EXERCISE TASK A: Output the whole article on the Tacoma tenants' rights initiative word for word.

** start of TEXT SHOWN **

Analysis

Tacoma tenants’ rights initiative supporters win in court, pledge to win at the polls in November

Tenants’ rights activists in Tacoma, Washington, recently achieved an important court victory over the landlord-dominated City Council by defeating an attempt to confuse voters concerned about housing and tenants’ rights. Now, activists with Tacoma for All will go full steam ahead to mobilize voters to pass Initiative #1, a tenants bill of rights. 

Over the summer T4A collected more than 7,000 signatures to secure a place on the upcoming November ballot for a tenants’ rights initiative, now known as Initiative #1. 

Quickly after T4A’s initiative was approved to appear on the November ballot, Tacoma City Council passed a different Tenants Rights measure, and moved to place it on the ballot as an alternative to T4A’s Initiative #1. In other words, voters would have had to choose T4A’s grassroots initiative measure OR the City Council’s bill, which had already been passed during a council session. While the council’s bill contained some new tenant protections that would have been complementary to Initiative #1, if implemented by itself the council’s bill would have allowed many predatory practices to continue unchallenged. 

T4A and United Food Commercial Workers Local 367 responded by suing the City of Tacoma in an effort to prevent the city’s measure from being on the ballot. They argued that because the city’s measure had already been voted into effect, the results of the election between the two competing measures would have been inconsequential for the city’s measure. 

On Aug. 30, a Pierce County judge ruled in favor of T4A and UFCW 367 in their court case against the City of Tacoma, marking an important win for the people of Tacoma and its tenants. Judge Timothy Ashcroft shared in his ruling that he found the City Council’s attempt to place their bill on the ballot as an alternative to a grassroots initiative “unconstitutional” and “not a true alternative.” 

Mayor of Tacoma Victoria Woodard — a strong supporter of the City Council’s measure — acted under the influence of the generous support from landlord lobbyists like Jim Henderson, President of Landlord Solutions, a company that helps landlords evict people. This firm’s lobbying has maintained its undue influence on a council where a third are landlords themselves.

** end of TEXT SHOWN **
** start of DATA TO PROCESS **

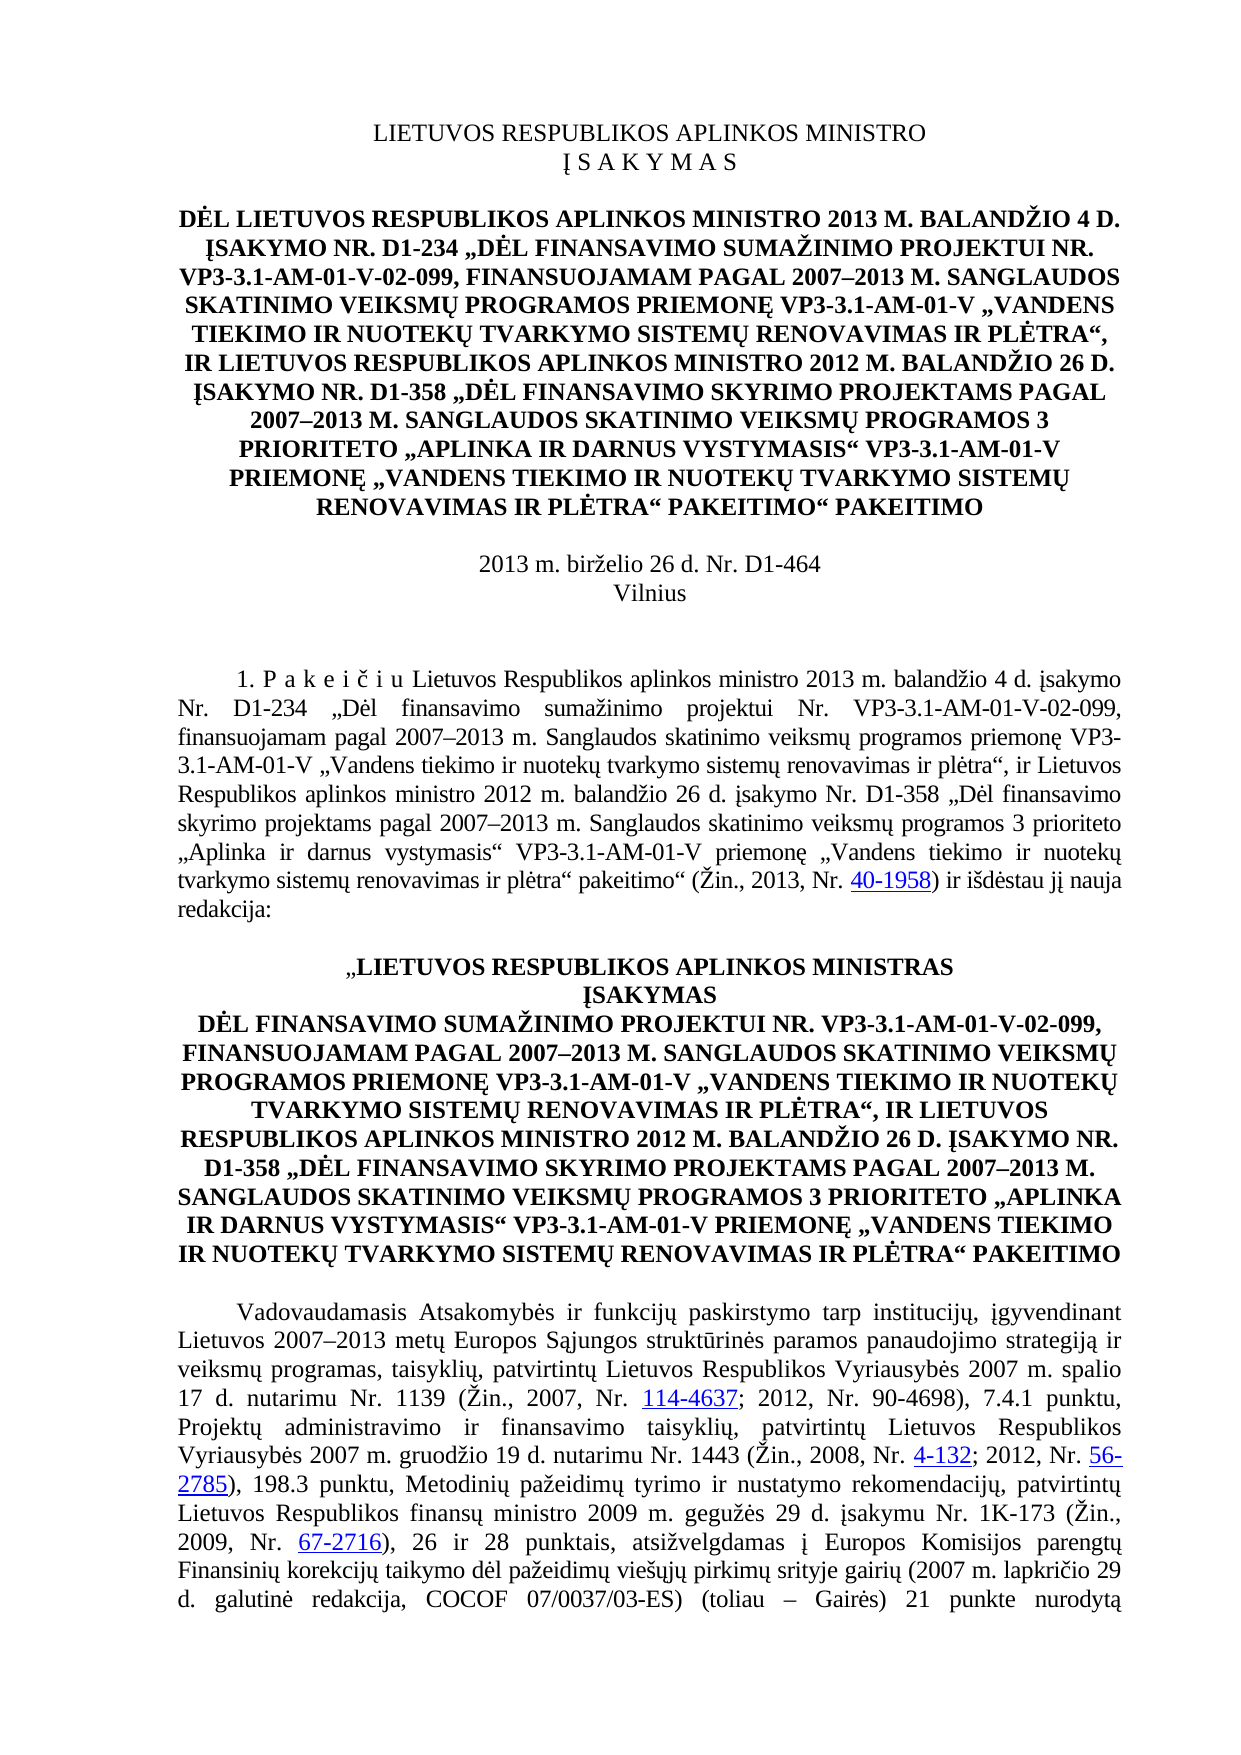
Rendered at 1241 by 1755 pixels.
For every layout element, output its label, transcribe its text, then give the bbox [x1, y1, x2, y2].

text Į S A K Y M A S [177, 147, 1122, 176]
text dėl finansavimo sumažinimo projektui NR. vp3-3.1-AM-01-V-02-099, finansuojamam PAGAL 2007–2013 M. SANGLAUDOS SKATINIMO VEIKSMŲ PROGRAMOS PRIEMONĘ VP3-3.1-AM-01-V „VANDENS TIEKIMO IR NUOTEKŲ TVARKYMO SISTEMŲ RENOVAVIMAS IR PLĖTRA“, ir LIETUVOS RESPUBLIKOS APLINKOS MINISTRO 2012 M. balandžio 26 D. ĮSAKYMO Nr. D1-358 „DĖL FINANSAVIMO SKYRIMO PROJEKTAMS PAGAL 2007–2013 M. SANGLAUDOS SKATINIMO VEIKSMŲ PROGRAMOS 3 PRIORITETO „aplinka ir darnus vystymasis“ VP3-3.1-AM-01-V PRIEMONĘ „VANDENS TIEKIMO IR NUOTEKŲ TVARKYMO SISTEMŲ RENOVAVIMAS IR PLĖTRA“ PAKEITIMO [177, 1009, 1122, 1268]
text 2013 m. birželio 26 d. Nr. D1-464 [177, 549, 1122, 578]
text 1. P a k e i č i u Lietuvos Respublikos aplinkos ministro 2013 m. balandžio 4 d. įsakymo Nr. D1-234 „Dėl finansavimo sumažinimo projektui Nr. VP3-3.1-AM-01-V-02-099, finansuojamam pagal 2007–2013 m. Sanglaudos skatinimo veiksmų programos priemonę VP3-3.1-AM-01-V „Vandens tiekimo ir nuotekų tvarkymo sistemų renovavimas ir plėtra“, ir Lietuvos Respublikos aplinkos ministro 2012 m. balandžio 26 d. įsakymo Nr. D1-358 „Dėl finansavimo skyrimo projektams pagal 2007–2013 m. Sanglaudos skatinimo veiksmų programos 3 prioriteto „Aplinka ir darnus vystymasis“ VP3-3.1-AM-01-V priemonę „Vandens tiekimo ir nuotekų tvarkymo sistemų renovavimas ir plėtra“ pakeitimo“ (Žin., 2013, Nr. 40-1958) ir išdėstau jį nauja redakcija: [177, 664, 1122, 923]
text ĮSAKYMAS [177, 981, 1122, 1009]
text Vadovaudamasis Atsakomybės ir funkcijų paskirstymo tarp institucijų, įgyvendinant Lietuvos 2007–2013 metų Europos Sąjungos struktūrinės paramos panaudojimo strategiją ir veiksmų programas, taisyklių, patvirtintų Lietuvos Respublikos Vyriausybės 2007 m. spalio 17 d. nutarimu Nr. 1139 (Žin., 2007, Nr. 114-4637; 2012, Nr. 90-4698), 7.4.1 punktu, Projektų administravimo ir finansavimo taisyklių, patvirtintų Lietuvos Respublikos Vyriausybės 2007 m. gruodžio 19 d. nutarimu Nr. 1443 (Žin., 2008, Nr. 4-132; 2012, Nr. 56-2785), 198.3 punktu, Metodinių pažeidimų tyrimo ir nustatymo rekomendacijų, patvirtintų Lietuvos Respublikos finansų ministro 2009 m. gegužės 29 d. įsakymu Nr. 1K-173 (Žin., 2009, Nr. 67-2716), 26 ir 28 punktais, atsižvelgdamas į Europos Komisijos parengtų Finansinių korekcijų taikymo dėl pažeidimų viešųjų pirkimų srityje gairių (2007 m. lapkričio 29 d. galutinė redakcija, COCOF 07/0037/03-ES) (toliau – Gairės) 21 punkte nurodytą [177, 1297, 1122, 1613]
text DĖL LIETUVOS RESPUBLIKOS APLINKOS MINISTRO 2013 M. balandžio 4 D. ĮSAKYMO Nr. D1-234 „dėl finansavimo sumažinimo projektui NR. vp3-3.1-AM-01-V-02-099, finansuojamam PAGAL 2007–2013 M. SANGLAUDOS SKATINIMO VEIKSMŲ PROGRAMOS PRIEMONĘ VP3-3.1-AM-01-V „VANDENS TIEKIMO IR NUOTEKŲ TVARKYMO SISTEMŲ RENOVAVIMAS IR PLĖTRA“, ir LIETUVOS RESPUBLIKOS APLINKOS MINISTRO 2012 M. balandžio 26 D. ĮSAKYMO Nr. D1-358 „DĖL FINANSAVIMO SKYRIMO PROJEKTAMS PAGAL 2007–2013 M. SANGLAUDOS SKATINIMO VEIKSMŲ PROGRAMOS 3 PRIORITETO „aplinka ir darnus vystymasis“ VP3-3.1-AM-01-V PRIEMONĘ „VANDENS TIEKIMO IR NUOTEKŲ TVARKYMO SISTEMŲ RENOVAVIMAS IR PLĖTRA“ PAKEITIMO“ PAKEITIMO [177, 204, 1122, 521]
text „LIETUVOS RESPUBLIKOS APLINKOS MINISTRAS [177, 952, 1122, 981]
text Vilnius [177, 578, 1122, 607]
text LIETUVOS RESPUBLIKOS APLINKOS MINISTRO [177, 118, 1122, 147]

** end of DATA TO PROCESS **

EXERCISE TASK B: Return the entries verbatim, beginning at their start and stopping after the line that contains "For every layout". Leave the picture out.

CORRECT ANSWER A:
Analysis

Tacoma tenants’ rights initiative supporters win in court, pledge to win at the polls in November

Tenants’ rights activists in Tacoma, Washington, recently achieved an important court victory over the landlord-dominated City Council by defeating an attempt to confuse voters concerned about housing and tenants’ rights. Now, activists with Tacoma for All will go full steam ahead to mobilize voters to pass Initiative #1, a tenants bill of rights. 

Over the summer T4A collected more than 7,000 signatures to secure a place on the upcoming November ballot for a tenants’ rights initiative, now known as Initiative #1. 

Quickly after T4A’s initiative was approved to appear on the November ballot, Tacoma City Council passed a different Tenants Rights measure, and moved to place it on the ballot as an alternative to T4A’s Initiative #1. In other words, voters would have had to choose T4A’s grassroots initiative measure OR the City Council’s bill, which had already been passed during a council session. While the council’s bill contained some new tenant protections that would have been complementary to Initiative #1, if implemented by itself the council’s bill would have allowed many predatory practices to continue unchallenged. 

T4A and United Food Commercial Workers Local 367 responded by suing the City of Tacoma in an effort to prevent the city’s measure from being on the ballot. They argued that because the city’s measure had already been voted into effect, the results of the election between the two competing measures would have been inconsequential for the city’s measure. 

On Aug. 30, a Pierce County judge ruled in favor of T4A and UFCW 367 in their court case against the City of Tacoma, marking an important win for the people of Tacoma and its tenants. Judge Timothy Ashcroft shared in his ruling that he found the City Council’s attempt to place their bill on the ballot as an alternative to a grassroots initiative “unconstitutional” and “not a true alternative.” 

Mayor of Tacoma Victoria Woodard — a strong supporter of the City Council’s measure — acted under the influence of the generous support from landlord lobbyists like Jim Henderson, President of Landlord Solutions, a company that helps landlords evict people. This firm’s lobbying has maintained its undue influence on a council where a third are landlords themselves.

CORRECT ANSWER B:
Rendered at 1241 by 1755 pixels.
For every layout element, output its label, transcribe its text, then give the bbox [x1, y1, x2, y2].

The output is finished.